Comparing Two Columns
A common use case is checking whether two name columns sound alike. Compare the soundex codes directly:
val df = Seq(
("Robert", "Rupert"),
("Smith", "Smythe"),
("Catherine", "Katherine"),
("John", "Jane"),
("Alice", "Bob"),
).toDF("name1", "name2")
val df2 = df
.withColumn("soundex1", soundex(col("name1")))
.withColumn("soundex2", soundex(col("name2")))
.withColumn("sounds_alike", soundex(col("name1")) === soundex(col("name2")))
df2.show(false)
// +---------+---------+--------+--------+------------+
// |name1 |name2 |soundex1|soundex2|sounds_alike|
// +---------+---------+--------+--------+------------+
// |Robert |Rupert |R163 |R163 |true |
// |Smith |Smythe |S530 |S530 |true |
// |Catherine|Katherine|C365 |K365 |false |
// |John |Jane |J500 |J500 |true |
// |Alice |Bob |A420 |B100 |false |
// +---------+---------+--------+--------+------------+
This pattern works well for self-joins or deduplication — group or join on the soundex code to find records that likely refer to the same person despite spelling differences.

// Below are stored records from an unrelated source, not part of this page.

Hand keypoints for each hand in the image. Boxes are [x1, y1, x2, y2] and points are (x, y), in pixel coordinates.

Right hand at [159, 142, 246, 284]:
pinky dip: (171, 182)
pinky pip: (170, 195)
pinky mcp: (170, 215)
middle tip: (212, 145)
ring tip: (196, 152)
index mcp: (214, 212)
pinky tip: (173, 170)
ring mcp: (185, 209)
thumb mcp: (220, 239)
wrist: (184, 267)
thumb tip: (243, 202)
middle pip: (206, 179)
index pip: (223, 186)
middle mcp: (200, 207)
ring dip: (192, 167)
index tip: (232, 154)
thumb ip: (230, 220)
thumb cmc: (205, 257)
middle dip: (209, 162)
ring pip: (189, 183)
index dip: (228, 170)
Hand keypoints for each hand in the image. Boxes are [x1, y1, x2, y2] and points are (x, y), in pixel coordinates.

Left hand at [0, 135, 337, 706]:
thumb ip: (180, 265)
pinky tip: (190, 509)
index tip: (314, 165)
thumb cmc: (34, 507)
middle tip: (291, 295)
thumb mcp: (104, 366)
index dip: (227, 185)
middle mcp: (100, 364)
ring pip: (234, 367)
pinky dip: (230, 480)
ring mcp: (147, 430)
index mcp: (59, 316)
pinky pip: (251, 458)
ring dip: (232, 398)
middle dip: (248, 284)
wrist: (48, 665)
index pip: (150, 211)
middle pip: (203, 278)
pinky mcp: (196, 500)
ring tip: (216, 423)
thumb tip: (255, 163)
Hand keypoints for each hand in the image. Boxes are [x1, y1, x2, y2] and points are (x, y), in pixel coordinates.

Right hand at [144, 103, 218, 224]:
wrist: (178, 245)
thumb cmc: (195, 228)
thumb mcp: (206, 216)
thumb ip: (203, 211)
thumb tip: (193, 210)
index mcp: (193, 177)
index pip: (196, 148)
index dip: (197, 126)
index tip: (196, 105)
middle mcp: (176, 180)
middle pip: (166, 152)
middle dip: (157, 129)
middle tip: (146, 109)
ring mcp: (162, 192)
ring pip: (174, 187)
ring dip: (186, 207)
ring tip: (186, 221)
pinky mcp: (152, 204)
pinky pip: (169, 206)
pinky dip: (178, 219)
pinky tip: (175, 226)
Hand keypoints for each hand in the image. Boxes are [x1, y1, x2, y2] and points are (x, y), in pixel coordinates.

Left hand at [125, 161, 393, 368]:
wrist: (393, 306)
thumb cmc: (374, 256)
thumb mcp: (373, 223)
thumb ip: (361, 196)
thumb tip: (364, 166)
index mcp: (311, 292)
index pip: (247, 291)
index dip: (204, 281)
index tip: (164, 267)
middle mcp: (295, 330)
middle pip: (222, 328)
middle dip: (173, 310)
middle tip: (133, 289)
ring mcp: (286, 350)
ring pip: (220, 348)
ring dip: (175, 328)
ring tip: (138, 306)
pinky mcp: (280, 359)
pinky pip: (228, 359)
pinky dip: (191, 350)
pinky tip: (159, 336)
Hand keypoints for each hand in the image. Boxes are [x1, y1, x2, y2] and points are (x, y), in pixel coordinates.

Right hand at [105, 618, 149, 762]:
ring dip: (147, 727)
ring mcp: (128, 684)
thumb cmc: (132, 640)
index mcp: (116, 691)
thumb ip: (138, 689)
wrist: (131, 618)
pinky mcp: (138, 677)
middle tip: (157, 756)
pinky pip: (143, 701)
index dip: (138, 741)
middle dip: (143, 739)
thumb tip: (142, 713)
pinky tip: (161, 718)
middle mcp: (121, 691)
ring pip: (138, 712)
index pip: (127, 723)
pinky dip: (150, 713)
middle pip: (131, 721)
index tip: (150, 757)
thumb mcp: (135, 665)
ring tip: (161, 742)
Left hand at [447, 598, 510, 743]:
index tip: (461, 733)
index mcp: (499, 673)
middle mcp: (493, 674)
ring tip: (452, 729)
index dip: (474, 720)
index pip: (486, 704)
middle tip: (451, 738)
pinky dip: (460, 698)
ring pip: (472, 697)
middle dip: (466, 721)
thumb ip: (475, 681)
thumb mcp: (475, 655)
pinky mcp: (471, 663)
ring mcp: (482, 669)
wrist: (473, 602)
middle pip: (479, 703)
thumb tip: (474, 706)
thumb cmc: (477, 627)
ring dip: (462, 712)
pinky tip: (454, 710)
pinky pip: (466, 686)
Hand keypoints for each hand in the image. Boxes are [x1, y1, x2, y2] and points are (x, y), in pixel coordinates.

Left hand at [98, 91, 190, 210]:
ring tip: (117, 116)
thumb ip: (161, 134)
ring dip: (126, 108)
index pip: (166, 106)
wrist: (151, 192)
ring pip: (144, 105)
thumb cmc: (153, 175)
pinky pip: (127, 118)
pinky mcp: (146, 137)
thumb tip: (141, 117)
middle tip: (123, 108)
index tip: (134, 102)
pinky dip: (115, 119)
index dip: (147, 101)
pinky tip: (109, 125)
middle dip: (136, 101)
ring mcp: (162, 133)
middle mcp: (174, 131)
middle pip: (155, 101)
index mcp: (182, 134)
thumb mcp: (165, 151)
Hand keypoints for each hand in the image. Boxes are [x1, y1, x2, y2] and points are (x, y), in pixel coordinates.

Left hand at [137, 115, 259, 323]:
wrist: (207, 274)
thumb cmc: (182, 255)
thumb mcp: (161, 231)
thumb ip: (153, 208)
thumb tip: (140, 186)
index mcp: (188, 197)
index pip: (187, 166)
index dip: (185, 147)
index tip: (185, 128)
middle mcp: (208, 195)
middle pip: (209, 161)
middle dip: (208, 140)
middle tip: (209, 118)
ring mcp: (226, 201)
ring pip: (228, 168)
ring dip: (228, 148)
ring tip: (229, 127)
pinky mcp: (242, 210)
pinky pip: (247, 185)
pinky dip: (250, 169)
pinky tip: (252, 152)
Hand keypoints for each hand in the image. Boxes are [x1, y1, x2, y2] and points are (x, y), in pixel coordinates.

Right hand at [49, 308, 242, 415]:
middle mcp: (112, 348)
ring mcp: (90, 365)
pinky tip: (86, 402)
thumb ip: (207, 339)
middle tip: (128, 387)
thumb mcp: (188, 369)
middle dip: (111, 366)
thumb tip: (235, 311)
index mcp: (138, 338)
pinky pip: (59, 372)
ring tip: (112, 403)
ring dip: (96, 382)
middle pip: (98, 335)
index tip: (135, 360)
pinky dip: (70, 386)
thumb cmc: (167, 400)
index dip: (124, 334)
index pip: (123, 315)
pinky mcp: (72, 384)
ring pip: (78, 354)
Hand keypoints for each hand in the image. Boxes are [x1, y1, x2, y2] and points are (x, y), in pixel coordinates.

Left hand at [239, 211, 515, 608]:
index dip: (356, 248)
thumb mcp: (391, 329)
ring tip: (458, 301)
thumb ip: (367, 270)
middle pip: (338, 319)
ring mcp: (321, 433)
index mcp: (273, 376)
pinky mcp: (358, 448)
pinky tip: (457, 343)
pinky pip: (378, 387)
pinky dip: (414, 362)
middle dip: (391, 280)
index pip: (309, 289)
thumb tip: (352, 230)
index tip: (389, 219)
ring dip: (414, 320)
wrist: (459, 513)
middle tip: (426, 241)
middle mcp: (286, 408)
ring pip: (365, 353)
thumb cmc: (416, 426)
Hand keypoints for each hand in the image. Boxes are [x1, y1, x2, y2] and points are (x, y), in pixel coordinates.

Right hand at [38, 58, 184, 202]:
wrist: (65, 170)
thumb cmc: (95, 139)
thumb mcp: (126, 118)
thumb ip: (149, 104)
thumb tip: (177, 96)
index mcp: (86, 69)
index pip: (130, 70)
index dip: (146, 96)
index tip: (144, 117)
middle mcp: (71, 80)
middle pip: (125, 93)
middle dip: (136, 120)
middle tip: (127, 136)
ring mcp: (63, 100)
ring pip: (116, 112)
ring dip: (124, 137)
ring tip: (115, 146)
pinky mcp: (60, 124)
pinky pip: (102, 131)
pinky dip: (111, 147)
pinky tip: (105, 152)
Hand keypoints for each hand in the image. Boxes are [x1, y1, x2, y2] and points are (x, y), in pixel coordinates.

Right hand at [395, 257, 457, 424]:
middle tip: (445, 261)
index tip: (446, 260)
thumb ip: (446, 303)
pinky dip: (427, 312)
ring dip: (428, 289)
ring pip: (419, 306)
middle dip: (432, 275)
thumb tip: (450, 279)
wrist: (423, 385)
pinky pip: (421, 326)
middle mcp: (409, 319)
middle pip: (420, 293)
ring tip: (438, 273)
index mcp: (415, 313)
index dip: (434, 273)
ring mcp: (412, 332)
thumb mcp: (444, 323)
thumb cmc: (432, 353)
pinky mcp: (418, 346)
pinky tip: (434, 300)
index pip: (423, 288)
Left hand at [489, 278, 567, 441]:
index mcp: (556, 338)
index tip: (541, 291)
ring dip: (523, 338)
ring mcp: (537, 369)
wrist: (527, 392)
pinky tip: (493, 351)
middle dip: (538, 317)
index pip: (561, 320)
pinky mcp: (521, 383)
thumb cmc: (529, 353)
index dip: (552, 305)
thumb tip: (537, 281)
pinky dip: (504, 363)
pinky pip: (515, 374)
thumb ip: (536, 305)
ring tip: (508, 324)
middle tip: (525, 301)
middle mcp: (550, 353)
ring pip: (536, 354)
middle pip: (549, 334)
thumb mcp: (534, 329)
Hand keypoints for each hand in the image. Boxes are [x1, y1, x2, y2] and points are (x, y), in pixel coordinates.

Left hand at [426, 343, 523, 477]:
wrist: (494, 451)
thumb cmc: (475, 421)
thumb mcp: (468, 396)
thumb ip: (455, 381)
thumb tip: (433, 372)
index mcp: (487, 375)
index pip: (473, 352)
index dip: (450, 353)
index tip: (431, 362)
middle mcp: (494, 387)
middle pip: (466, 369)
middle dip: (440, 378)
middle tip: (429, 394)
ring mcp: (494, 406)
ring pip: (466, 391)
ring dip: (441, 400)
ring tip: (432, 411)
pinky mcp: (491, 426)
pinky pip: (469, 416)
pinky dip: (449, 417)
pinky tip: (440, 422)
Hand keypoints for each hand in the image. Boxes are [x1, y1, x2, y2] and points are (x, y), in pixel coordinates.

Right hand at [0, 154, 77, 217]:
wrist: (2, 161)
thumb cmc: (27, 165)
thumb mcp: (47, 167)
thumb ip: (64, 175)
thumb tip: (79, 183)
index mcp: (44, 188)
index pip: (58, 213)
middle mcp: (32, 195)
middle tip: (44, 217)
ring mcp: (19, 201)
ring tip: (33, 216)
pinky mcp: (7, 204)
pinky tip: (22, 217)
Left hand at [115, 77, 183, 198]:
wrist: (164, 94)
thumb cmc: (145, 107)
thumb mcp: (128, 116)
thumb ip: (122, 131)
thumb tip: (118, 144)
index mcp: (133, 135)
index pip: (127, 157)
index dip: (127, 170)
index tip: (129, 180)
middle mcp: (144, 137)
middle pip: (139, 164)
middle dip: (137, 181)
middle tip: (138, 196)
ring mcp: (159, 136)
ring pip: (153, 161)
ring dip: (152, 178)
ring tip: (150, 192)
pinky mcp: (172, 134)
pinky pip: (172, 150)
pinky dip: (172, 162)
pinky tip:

Handling Nulls and Empty Strings
When soundex encounters a null, the result is null. An empty string returns an empty string:
val df = Seq(
"Alice",
null,
"",
"Bob",
).toDF("name")
val df2 = df
.withColumn("soundex_code", soundex(col("name")))
df2.show(false)
// +-----+------------+
// |name |soundex_code|
// +-----+------------+
// |Alice|A420 |
// |null |null |
// | | |
// |Bob |B100 |
// +-----+------------+
Related Functions
For case normalization before matching, see lower and upper. For general string comparison patterns, like and ilike offer pattern-based matching with wildcards.